Ryan just walked out of his frat house with a case of beer, a 6 dollar bottle of vodka, and a pillow. He's good to go.
Just realized how many men I've had sex with for the first time in St. Patty's Day past. Currently sending "HAPPY SEXIVERSARY" texts...
hi sober isdnt real. this is a mass rtoomate taext i thing. bye
AMAZING.
Yeah I made some freshmen feed me oddles of noodles and I passed out
Ugh. my cast still smells like fermenting hot tub water and bad decisions.
Winner winner, chicken dinner. I am the sole survivor of the orgy without strep. Or maybe I was the carrier?
He said to use 30 racks as chairs and then drink til we fall thru the box
How am I so hungover that wearing sunglasses hurts my head?

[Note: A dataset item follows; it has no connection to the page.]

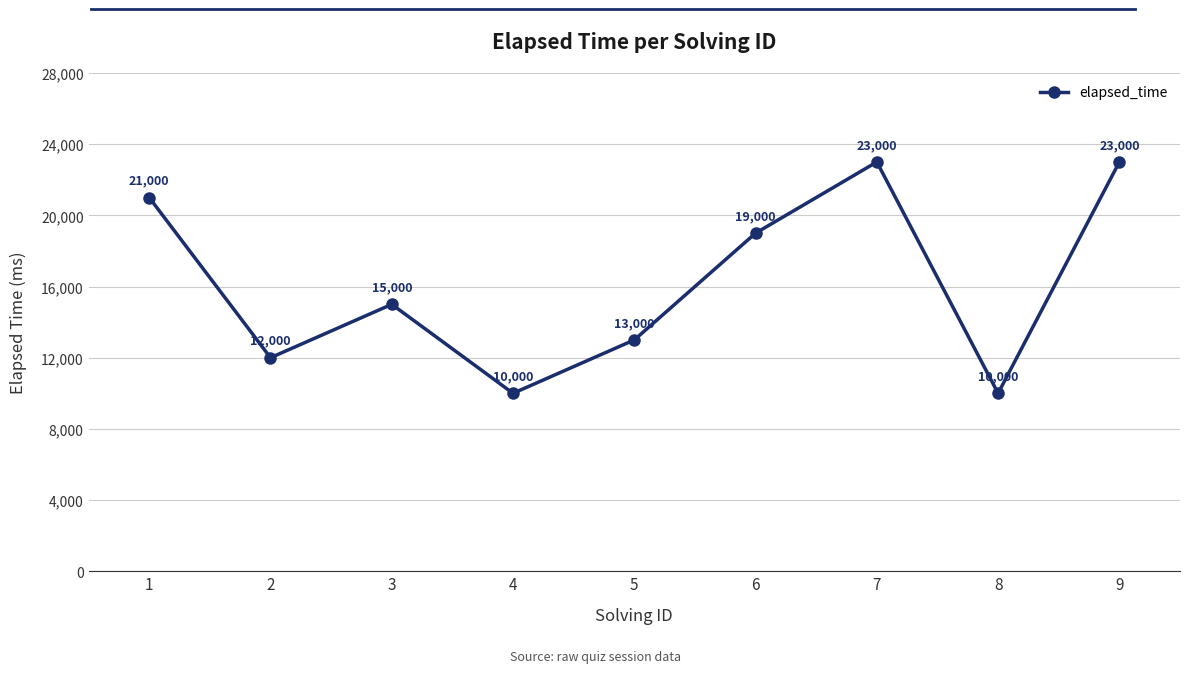

How many lines are shown in the chart?

1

They better not charge my debit card for what you peed on.
Ok ladies its the usual spring break system. 5 for a guy, 10 for a non-lesbian girl and double points is its a group thing. Hottest guy of the day is an additional 15. GAME ON
Drinking and pointing where stuff needs to go is hard stuff.

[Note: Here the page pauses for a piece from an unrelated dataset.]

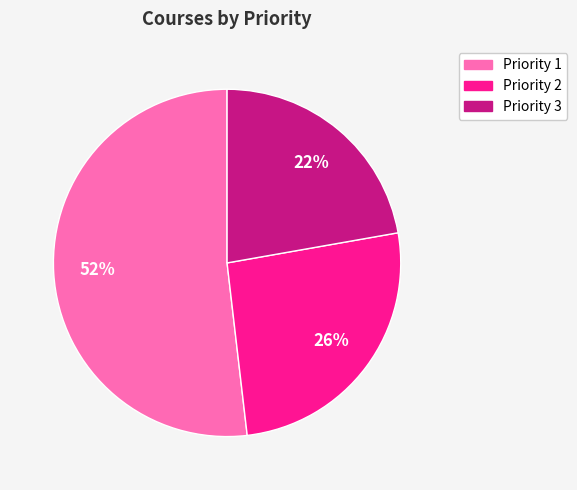

Rank the categories by value from highest to lowest.

Priority 1, Priority 2, Priority 3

She's legally too young to drink and was making out with a guy who is ethically too old to drink.
I woke up and found piles of popcorn in a trail around my house, ending at a laundry basket full of pillows. What were we trying to catch last night?
I woke up with a bunch of jolly ranchers and an eight ball in my purse. Successful
And then he tried to convince me that he could wear a condom instead of pants to go out.